[mapguide-users] Differences between PUBLISHED_API and INTERNAL_API

Benoit Bégin bbegin at indixio.com
Thu Apr 18 12:06:56 PDT 2024


Hi,

So I've decided to dust off my C++ skills and did a bit of a deeper dive into the FastCgi / HttpHandler for Mapguide. I'm trying to find new, more efficient ways to develop applications with Mapguide and making it a part of more complex systems, such as having a gRPC interface. I'm looking into using .NET Core with version 8 of the framework. I believe there's a lot of cool stuff we could make Mapguide do, but I am hitting a bit of a performance wall on some functionalities, primarily with map draws.

The biggest challenge I'm encountering is that it appears some functionalities are hidden away behind the INTERNAL_API flag, that I believe just hides them from SWIG, but they still get rolled up in the C++ binaries. I did a quick check on MgPlatformBase.dll and you do get functions like MgMapBase::SetViewCenter and MgMapBase::SetViewScale. Both of these calls are used by the mapagent.fcgi whenever you're doing a GetDynamicMapOverlayImage.

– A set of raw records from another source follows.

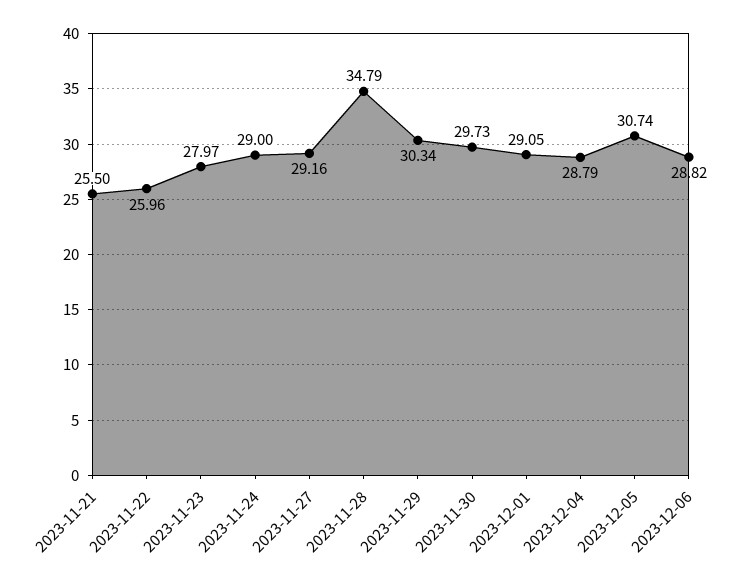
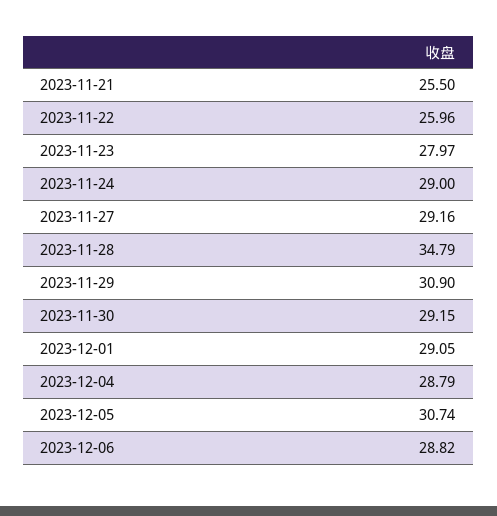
  {
    "2023-11-21": 25.5,
    "2023-11-22": 25.96,
    "2023-11-23": 27.97,
    "2023-11-24": 29,
    "2023-11-27": 29.16,
    "2023-11-28": 34.79,
-   "2023-11-29": 30.34,
+   "2023-11-29": 30.9,
-   "2023-11-30": 29.73,
+   "2023-11-30": 29.15,
    "2023-12-01": 29.05,
    "2023-12-04": 28.79,
    "2023-12-05": 30.74,
    "2023-12-06": 28.82
  }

There's a few more of those functions that gets hidden away like that and I feel it makes hitting better performance harder when trying to use the exposed APIs. It also makes some functionalities impossible to do, such as just drawing an image with the current map selection.

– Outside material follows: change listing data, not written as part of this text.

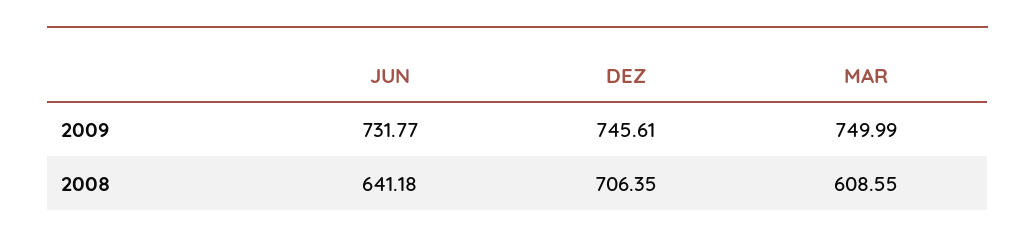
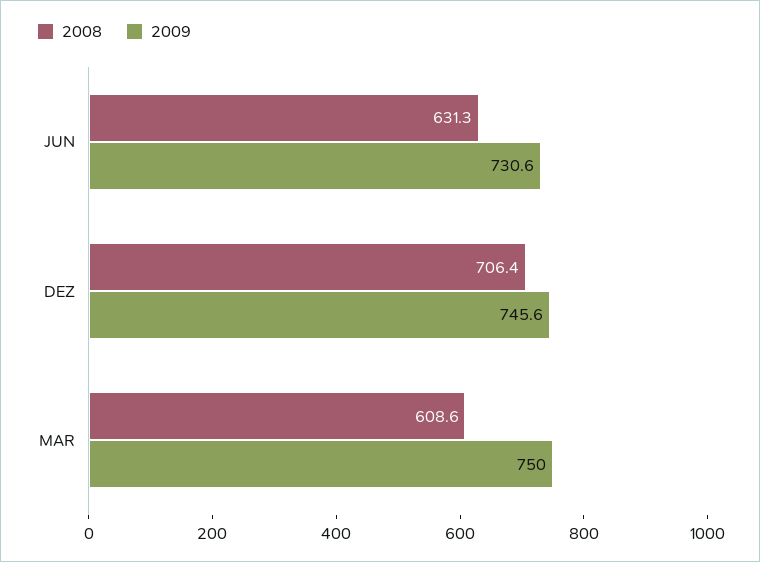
  {
    "2009": {
-     "JUN": 731.77,
+     "JUN": 730.6,
      "DEZ": 745.61,
      "MAR": 749.99
    },
    "2008": {
-     "JUN": 641.18,
+     "JUN": 631.3,
      "DEZ": 706.35,
      "MAR": 608.55
    }
  }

In keeping with my GetDynamicMapOverlayImage, if you want to do the same in C#, you need to use RenderMap method on the MgRenderingService with all the exposed options, versus duplicating what the FastCgi is doing and calling up RenderDynamicOverlay. We just can't do the same in C# and it does appear to cost 30% of performance. This is napkin benchmaking notes, I'd love to get more concrete numbers but it's difficult when comparing apples and oranges.

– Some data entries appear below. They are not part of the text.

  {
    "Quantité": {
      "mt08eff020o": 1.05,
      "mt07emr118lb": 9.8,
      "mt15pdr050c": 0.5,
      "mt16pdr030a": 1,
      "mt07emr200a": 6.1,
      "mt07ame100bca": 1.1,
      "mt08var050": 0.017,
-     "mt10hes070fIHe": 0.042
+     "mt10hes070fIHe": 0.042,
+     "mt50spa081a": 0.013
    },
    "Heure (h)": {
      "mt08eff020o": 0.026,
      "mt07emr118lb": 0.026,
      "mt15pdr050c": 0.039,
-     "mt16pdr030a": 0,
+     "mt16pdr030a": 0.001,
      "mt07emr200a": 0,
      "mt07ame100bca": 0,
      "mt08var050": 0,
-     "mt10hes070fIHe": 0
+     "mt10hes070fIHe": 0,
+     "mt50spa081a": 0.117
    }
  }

So my question is, is there an historical reasoning behind hiding away those APIs? It feels more like an Autodesk thing than an API design thing. Although I will admit I might be missing the reason to hide away SetViewCenter. Maybe it's to prevent devs from shooting themselves in the foot.

Would having a "use at your own risk" version of the API with no hidden away to C#, Java and PHP methods be something useful for the community? With all the work Jackie put in moving to a standard version of SWIG in 4.0, maybe it's even something someone with basic knowledge of C++ like myself could get done?